Yes, you read that correctly. The parties that have spent the past month accusing Johnson of mounting some sort of coup just voted to prevent him from subjecting his tenure to a national vote.
That is a rather perverse outcome, but that too is more or less of Boris Johnson’s making. The UK should have held elections after the failure of May’s Withdrawal Agreement to put the issue to voters in the normal democratic process. Instead, Johnson and the Brexiters insisted on keeping control of the government to push through a no-deal Brexit with the rump Tory coalition. Johnson then decided to prorogue Parliament to keep it from having any say at all in the final form of Brexit, which forced Parliament to react in the manner Hannan describes.
Hannan also says “voters are not stupid,” and predicts a Tory majority in the next election as they re-endorse the referendum:
No one can say how it will turn out, obviously, though the betting markets and the money markets are both predicting a Conservative majority.
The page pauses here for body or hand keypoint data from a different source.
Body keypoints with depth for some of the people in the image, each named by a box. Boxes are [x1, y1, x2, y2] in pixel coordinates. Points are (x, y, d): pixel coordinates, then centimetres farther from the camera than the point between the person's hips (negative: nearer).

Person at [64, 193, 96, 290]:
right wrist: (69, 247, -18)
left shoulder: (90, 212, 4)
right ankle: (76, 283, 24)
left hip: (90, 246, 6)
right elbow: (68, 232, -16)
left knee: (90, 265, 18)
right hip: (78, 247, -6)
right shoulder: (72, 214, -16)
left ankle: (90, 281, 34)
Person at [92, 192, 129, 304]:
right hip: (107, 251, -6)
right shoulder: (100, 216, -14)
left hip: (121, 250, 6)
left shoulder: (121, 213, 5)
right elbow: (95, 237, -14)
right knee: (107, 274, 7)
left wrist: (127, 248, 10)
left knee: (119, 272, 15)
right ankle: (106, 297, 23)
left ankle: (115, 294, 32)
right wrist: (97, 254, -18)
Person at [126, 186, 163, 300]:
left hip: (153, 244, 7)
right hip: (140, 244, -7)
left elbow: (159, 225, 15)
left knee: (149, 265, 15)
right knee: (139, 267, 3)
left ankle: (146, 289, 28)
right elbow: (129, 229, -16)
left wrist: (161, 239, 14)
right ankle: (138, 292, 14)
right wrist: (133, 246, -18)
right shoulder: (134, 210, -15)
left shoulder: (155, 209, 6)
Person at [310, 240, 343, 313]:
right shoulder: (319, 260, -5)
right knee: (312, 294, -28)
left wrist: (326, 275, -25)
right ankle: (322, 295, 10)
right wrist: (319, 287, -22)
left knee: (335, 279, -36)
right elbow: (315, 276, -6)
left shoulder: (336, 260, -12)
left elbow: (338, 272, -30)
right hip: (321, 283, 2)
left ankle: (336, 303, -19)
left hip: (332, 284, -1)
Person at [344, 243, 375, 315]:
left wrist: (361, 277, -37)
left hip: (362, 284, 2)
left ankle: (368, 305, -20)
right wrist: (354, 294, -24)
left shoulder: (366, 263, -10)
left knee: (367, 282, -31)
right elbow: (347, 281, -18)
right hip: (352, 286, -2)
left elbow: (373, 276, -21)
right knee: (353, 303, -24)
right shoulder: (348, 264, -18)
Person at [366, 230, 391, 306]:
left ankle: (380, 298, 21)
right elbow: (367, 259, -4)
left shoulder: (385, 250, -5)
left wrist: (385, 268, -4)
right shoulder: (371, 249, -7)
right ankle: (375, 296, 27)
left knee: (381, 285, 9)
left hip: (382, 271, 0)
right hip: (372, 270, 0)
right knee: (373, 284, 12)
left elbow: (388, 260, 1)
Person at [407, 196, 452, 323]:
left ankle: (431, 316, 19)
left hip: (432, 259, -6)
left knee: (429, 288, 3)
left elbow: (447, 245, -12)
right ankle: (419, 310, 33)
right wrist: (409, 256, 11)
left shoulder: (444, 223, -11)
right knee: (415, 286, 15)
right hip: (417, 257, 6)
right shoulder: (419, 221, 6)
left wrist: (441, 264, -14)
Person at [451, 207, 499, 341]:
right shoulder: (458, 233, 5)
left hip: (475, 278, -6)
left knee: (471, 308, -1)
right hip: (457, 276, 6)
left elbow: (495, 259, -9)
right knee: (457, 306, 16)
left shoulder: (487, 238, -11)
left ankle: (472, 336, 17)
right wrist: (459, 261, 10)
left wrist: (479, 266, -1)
Such a majority would at last allow Britain to square up to the EU without being undermined.
Ahem. Theresa May thought the same thing when she called for snap elections in 2017, and the Tories lost their majority instead. Even so, their coalition has held the majority ever since, and they’ve been “squaring up” to the EU throughout. Hannan’s prediction could well come true anyway, but it relies on the assumption that Leavers all back a crash-out from the EU rather than a negotiated deal that maintains the economic status quo, and that none of them have changed their minds about Brexit over the last three years of futility. That’s a rather large assumption, given that Brexit only won by three points in 2016 and wasn’t predicated on a crash-out but on a negotiated exit.
Added to that, Boris Johnson wants an election at the same time that his country will have to make disaster preparations for a no-deal Brexit — while purging his party of incumbents who might be badly needed to establish that majority. Frankly, it’s tough to come up with a better scenario if one wanted to lose a national election on purpose. That might be why JoJo danced out of his big brother’s Cabinet today.